Nancy Snyder, an NJ Transit spokeswoman, said federal and state rules allow the transfers for maintenance needs, such as engine overhauls and new tires, on trains, buses and other equipment. 

“These non-routine projects not only extend the useful life of the asset being repaired but also help keep it in a state of good repair,” Snyder said in a statement.

In an interview this month, Murphy said his administration was tackling “decades of bad practices” at NJ Transit. 

Murphy has boosted the ranks of train engineers to full staffing, finished a federally mandated emergency braking project that had stalled for years and committed NJ Transit to a bridge replacement project with the biggest contract in its history. The state has also pledged to fund a portion of the $12.3 billion rehabilitation and construction of Hudson River rail tunnels.

“We want to make the NJ Transit experience so compelling that you say to yourself: It’s not worth driving a car,” Murphy said.

Budget Shortfalls

NJ Transit outlined a five-year capital plan of $15.1 billion in 2020. The transfer of funds from the capital to operating budgets, though, has contributed to a $4.8 billion funding gap on that long-term list.

One plan that awaits funding would purchase 12 high-speed ferry vessels, each with room for 350 passengers.

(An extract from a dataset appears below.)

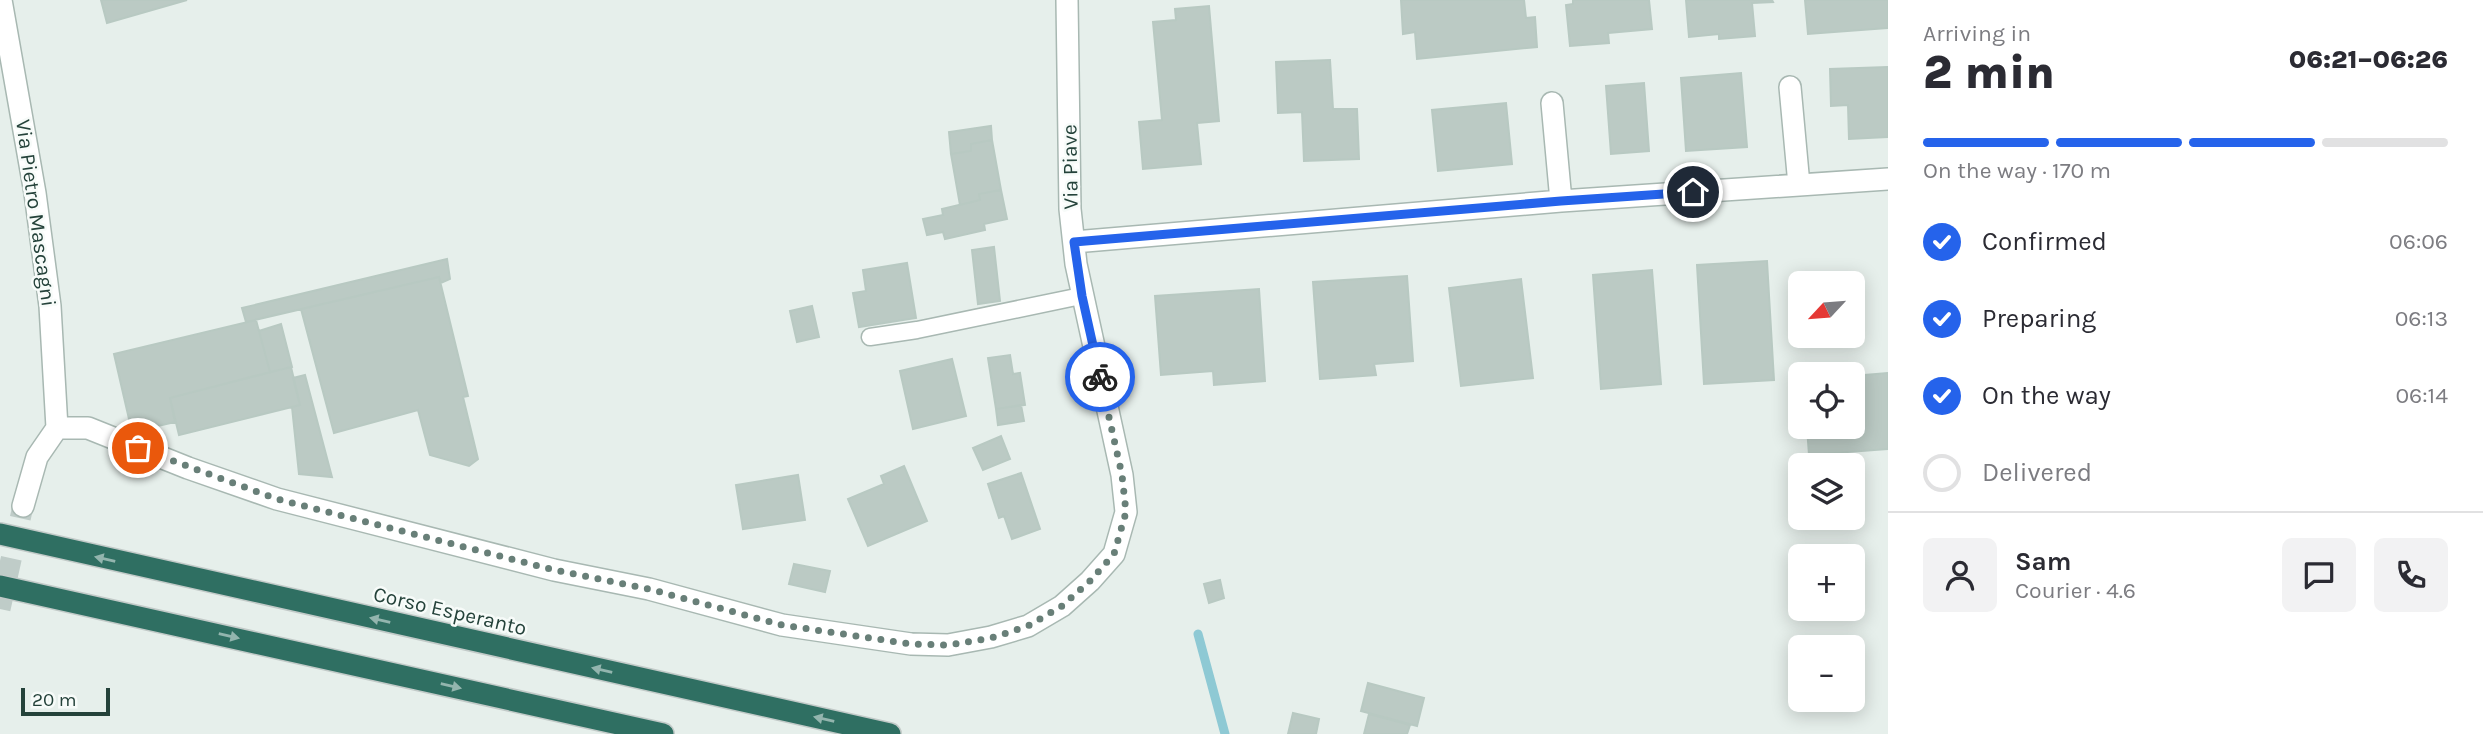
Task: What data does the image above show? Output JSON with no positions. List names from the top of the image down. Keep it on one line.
{"streets":{"highway":["Corso Esperanto"],"street":["Via Piave","Via Pietro Mascagni"]},"crossings":[["Via Piave","Via Pietro Mascagni"]],"scale_bar":"20 m","north":"bottom left","page":{"heading":["2 min","Arriving in","06:21–06:26"],"panel":["Sam","Courier · 4.6"],"bar":"On the way · 170 m","list":[["Confirmed","06:06"],["Preparing","06:13"],["On the way","06:14"],"Delivered"],"map_buttons":["+","−"],"scale":"20 m"}}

The fleet “would improve trans-Hudson capacity, improve customer comfort and help mitigate future growth strains on the transit systems linking New Jersey residents to New York City,” according to its project sheet.

Other needs include $340 million for improvements at New York’s Penn Station to relieve platform congestion, a chief safety complaint from riders. Hundreds of millions of dollars more would modernize 16 bus maintenance garages and pay for station, track, rail yard, signal, bridge and technology upgrades.

Murphy has directed almost $4 billion in New Jersey Turnpike Authority tolls to NJ Transit budget needs through fiscal 2028. The arrangement after that is uncertain, as Murphy is limited to two terms and leaves office in four years.

For fiscal 2026, NJ Transit is projecting a $550 million shortfall in its $3 billion budget. That’s despite all the funding sources in use now, including a state subsidy, the turnpike tolls, a clean-energy fund contribution, the capital-to-operating shift and federal pandemic relief. 

Ridership in 2025 is expected to be 10% short of pre-Covid levels, according to NJ Transit planning documents. The agency expects as much as 15% of passengers won’t board five days a week because of the flexible work arrangements that became commonplace during the pandemic.

Still, NJ Transit is projecting no fare increases.

“I don’t want to take anything from holding fares stable, but it comes at a cost: risking fare hikes down the road,” said Chernetz, the mass-transit advocate. “The success you have is temporary.”